Use case
Startup or growth-company fundraising
Download the CSV, open it in Excel or Google Sheets, customise the rows, then upload the finished index to Data Room Builder. The columns are intentionally simple: Level 1, Level 2, Level 3 and Notes.
| Level 1 | Level 2 | Level 3 | Notes |
|---|---|---|---|
| 01 Investor Materials | Pitch deck | — | Current investor deck |
| 01 Investor Materials | Executive summary | — | One-page overview if available |
| 02 Company and Governance | Cap table | — | Current and pro forma |
| 03 Financials and Metrics | Financial model | — | Forecast, assumptions and cash runway |
| 03 Financials and Metrics | KPI dashboard | — | ARR/MRR, retention, pipeline or relevant metrics |
| 04 Product and Technology | Product roadmap | — | Current and planned roadmap |
| 05 Customers and Market | Customer references | — | Only if approved for sharing |
| 06 Legal and IP | IP ownership | — | Assignments, registrations and licence agreements |
Implementation tips
- Keep the investor room lighter than an M&A room; focus on decision-driving material first.

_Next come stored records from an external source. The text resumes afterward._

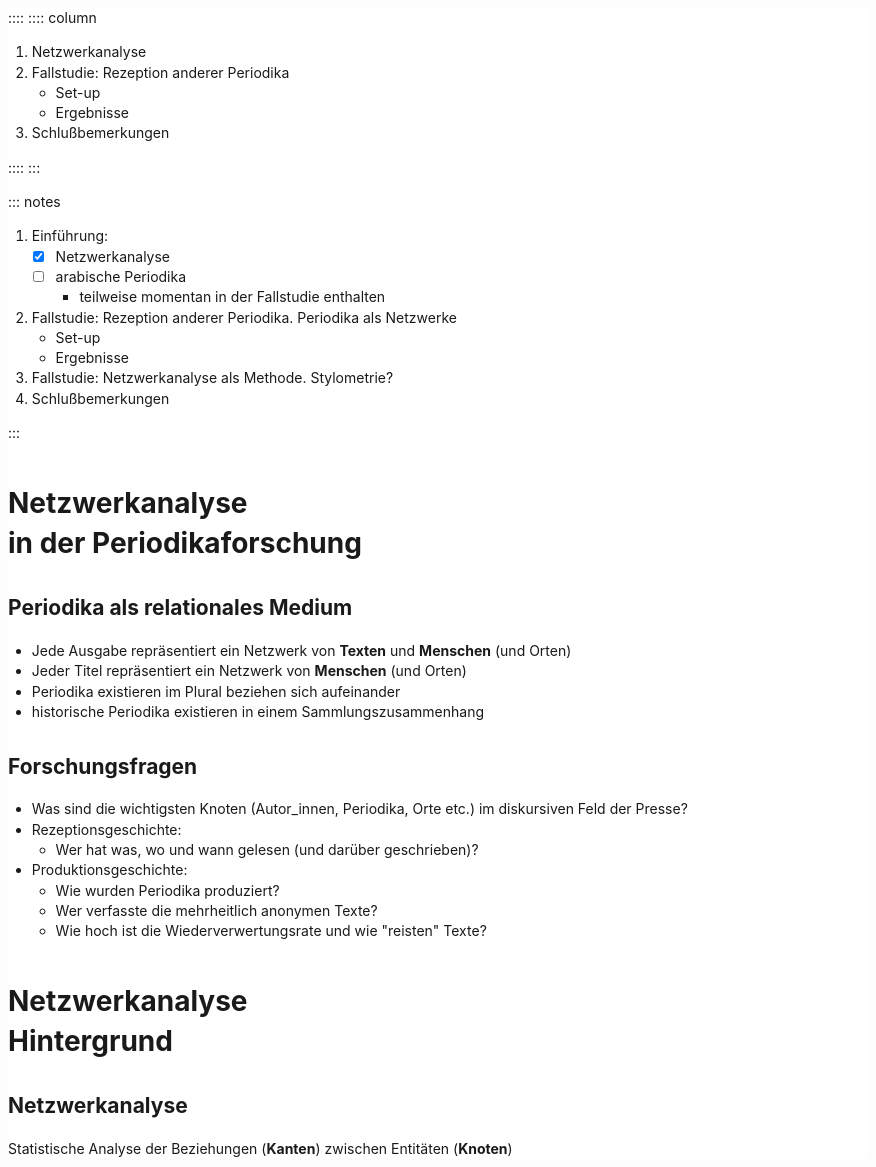 ::::
:::: column

1. Netzwerkanalyse
2. Fallstudie: Rezeption anderer Periodika
    - Set-up
    - Ergebnisse
3. Schlußbemerkungen

::::
:::

::: notes

1. Einführung:
    - [x] Netzwerkanalyse
    - [ ] arabische Periodika
        - teilweise momentan in der Fallstudie enthalten
2. Fallstudie: Rezeption anderer Periodika. Periodika als Netzwerke
    - Set-up
    - Ergebnisse
3. Fallstudie: Netzwerkanalyse als Methode. Stylometrie?
3. Schlußbemerkungen

:::

# Netzwerkanalyse<br/> in der Periodikaforschung
## Periodika als relationales Medium


- Jede Ausgabe repräsentiert ein Netzwerk von **Texten** und **Menschen** (und Orten)
- Jeder Titel repräsentiert ein Netzwerk von **Menschen** (und Orten)
- Periodika existieren im Plural beziehen sich aufeinander
- historische Periodika existieren in einem Sammlungszusammenhang

## Forschungsfragen

- Was sind die wichtigsten Knoten (Autor_innen, Periodika, Orte etc.) im diskursiven Feld der Presse?
- Rezeptionsgeschichte:
    + Wer hat was, wo und wann gelesen (und darüber geschrieben)?
- Produktionsgeschichte:
    + Wie wurden Periodika produziert?
    + Wer verfasste die mehrheitlich anonymen Texte?
    + Wie hoch ist die Wiederverwertungsrate und wie "reisten" Texte?

# Netzwerkanalyse<br/> Hintergrund
## Netzwerkanalyse

Statistische Analyse der Beziehungen (**Kanten**) zwischen Entitäten (**Knoten**)


[^tb1]: The current cut-off date is 1918.
[muqtabas_git]: https://github.com/OpenArabicPE/journal_al-muqtabas
[haqaiq_git]: https://github.com/OpenArabicPE/journal_al-haqaiq
[lughat_git]: https://github.com/OpenArabicPE/journal_lughat-al-arab
[ustadh_git]: https://github.com/OpenArabicPE/journal_al-ustadh
[zuhur_git]: https://www.github.com/openarabicpe/journal_al-zuhur
[hasna_git]: https://www.github.com/openarabicpe/journal_al-hasna
[openarabicpe_website]: https://openarabicpe.github.io
[jaraid_website]: https://projectjaraid.github.io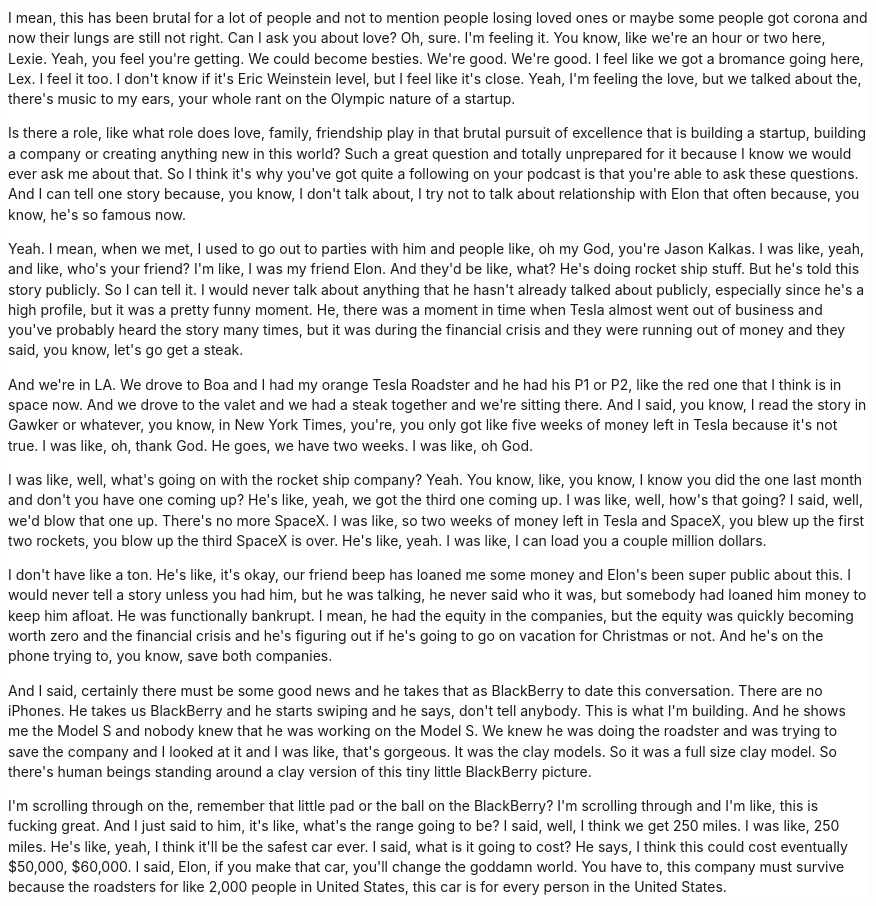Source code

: I mean, this has been brutal for a lot of people and not to mention people losing loved ones or maybe some people got corona and now their lungs are still not right. Can I ask you about love? Oh, sure. I'm feeling it. You know, like we're an hour or two here, Lexie. Yeah, you feel you're getting. We could become besties. We're good. We're good. I feel like we got a bromance going here, Lex. I feel it too. I don't know if it's Eric Weinstein level, but I feel like it's close. Yeah, I'm feeling the love, but we talked about the, there's music to my ears, your whole rant on the Olympic nature of a startup.

Is there a role, like what role does love, family, friendship play in that brutal pursuit of excellence that is building a startup, building a company or creating anything new in this world? Such a great question and totally unprepared for it because I know we would ever ask me about that. So I think it's why you've got quite a following on your podcast is that you're able to ask these questions. And I can tell one story because, you know, I don't talk about, I try not to talk about relationship with Elon that often because, you know, he's so famous now.

Yeah. I mean, when we met, I used to go out to parties with him and people like, oh my God, you're Jason Kalkas. I was like, yeah, and like, who's your friend? I'm like, I was my friend Elon. And they'd be like, what? He's doing rocket ship stuff. But he's told this story publicly. So I can tell it. I would never talk about anything that he hasn't already talked about publicly, especially since he's a high profile, but it was a pretty funny moment. He, there was a moment in time when Tesla almost went out of business and you've probably heard the story many times, but it was during the financial crisis and they were running out of money and they said, you know, let's go get a steak.

And we're in LA. We drove to Boa and I had my orange Tesla Roadster and he had his P1 or P2, like the red one that I think is in space now. And we drove to the valet and we had a steak together and we're sitting there. And I said, you know, I read the story in Gawker or whatever, you know, in New York Times, you're, you only got like five weeks of money left in Tesla because it's not true. I was like, oh, thank God. He goes, we have two weeks. I was like, oh God.

I was like, well, what's going on with the rocket ship company? Yeah. You know, like, you know, I know you did the one last month and don't you have one coming up? He's like, yeah, we got the third one coming up. I was like, well, how's that going? I said, well, we'd blow that one up. There's no more SpaceX. I was like, so two weeks of money left in Tesla and SpaceX, you blew up the first two rockets, you blow up the third SpaceX is over. He's like, yeah. I was like, I can load you a couple million dollars.

I don't have like a ton. He's like, it's okay, our friend beep has loaned me some money and Elon's been super public about this. I would never tell a story unless you had him, but he was talking, he never said who it was, but somebody had loaned him money to keep him afloat. He was functionally bankrupt. I mean, he had the equity in the companies, but the equity was quickly becoming worth zero and the financial crisis and he's figuring out if he's going to go on vacation for Christmas or not. And he's on the phone trying to, you know, save both companies.

And I said, certainly there must be some good news and he takes that as BlackBerry to date this conversation. There are no iPhones. He takes us BlackBerry and he starts swiping and he says, don't tell anybody. This is what I'm building. And he shows me the Model S and nobody knew that he was working on the Model S. We knew he was doing the roadster and was trying to save the company and I looked at it and I was like, that's gorgeous. It was the clay models. So it was a full size clay model. So there's human beings standing around a clay version of this tiny little BlackBerry picture.

I'm scrolling through on the, remember that little pad or the ball on the BlackBerry? I'm scrolling through and I'm like, this is fucking great. And I just said to him, it's like, what's the range going to be? I said, well, I think we get 250 miles. I was like, 250 miles. He's like, yeah, I think it'll be the safest car ever. I said, what is it going to cost? He says, I think this could cost eventually $50,000, $60,000. I said, Elon, if you make that car, you'll change the goddamn world. You have to, this company must survive because the roadsters for like 2,000 people in United States, this car is for every person in the United States.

- Use restricted folders for sensitive customer, employee or IP materials.
- Prepare a clean version before sharing broadly with top-of-funnel investors.
FAQs
What should be in an investor data room?
Usually pitch materials, cap table, governance documents, financial model, KPIs, product information, market/customer evidence and key legal/IP documents.
Should I share everything before a term sheet?
No. Stage the room and share deeper diligence materials only when investor seriousness and confidentiality are clear.